Let’s assume the script runs fine with either the simple command singularity exec $HOME/images/dolfinx.sif python3 -u script.py
, or in parallel with the command mpirun -n 2 singularity exec $HOME/images/dolfinx.sif python3 -u script.py
Then, if I change something in the weak form, I get the error message reported above. For instance, that happens if I change the value of a parameter, say h from h = 10.1
to h = 0.1
, or the order of the terms in the F expression. These little changes do not modify the weak form, so they should not yield any error message. Plus, in the MWE no problem is actually being solved, I’m simply defining a dolfinx.fem.petsc.LinearProblem
.
The way I’ve been able to work around the problem is by unloading/loading modules. For example, I noticed that the following procedure always works:
Step 0. I get the error when I run
$ module load gpu/0.17.3b intel/19.1.3.304/vecir2b intel-mpi/2019.10.317/uwgziob singularitypro/3.11
$ mpirun -n 2 singularity exec $HOME/images/dolfinx.sif python3 -u script.py
in the login node.
Step 1. I pass
$ module purge
$ module load singularitypro/3.11
$ singularity exec $HOME/images/dolfinx.sif python3 -u script.py
and the script is executed with no error message.
Step 2. I pass
$ module purge
$ module load slurm gpu/0.17.3b intel/19.1.3.304/vecir2b intel-mpi/2019.10.317/uwgziob singularitypro/3.11
$ mpirun -n 2 singularity exec $HOME/images/dolfinx.sif python3 -u script.py
(similar to Step 0) and the script is executed with no error message.

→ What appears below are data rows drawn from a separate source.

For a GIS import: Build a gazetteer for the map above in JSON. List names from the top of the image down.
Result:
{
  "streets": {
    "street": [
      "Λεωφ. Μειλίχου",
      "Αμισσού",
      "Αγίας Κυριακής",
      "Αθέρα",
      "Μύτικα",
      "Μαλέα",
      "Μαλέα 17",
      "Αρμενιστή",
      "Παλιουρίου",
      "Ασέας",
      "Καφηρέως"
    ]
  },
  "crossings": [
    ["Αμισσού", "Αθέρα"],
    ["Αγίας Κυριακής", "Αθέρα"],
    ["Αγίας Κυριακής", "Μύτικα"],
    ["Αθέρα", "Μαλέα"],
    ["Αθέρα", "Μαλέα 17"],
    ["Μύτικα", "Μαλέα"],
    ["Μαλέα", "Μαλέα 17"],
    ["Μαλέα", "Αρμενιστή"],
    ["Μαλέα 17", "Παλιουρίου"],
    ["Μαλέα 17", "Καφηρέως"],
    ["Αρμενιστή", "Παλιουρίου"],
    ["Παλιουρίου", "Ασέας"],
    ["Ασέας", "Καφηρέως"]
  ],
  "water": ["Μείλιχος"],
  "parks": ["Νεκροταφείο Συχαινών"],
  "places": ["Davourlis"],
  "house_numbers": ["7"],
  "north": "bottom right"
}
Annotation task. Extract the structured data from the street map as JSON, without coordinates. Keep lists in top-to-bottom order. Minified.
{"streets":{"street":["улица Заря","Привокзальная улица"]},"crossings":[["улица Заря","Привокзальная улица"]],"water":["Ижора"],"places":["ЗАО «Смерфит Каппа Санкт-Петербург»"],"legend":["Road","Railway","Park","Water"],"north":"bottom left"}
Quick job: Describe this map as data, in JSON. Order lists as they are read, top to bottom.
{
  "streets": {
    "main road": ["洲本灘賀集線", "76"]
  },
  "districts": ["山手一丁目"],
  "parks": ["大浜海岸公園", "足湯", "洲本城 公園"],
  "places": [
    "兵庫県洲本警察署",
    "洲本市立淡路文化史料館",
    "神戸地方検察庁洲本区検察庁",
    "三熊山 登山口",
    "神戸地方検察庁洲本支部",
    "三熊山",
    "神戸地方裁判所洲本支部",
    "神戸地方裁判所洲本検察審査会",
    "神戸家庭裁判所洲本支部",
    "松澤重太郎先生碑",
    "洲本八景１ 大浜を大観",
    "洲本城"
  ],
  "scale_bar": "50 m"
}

At that point I’m also able to send a batch job containing a command as in Step 2. Note that the number of processes used does not matter, we could replace mpirun -n 2
with mpirun -n 1
or any other number to get the same behavior.
I haven’t been able to really pinpoint the source of the problem, mainly because of my ignorance in HPC and MPI. Any clue of what is happening?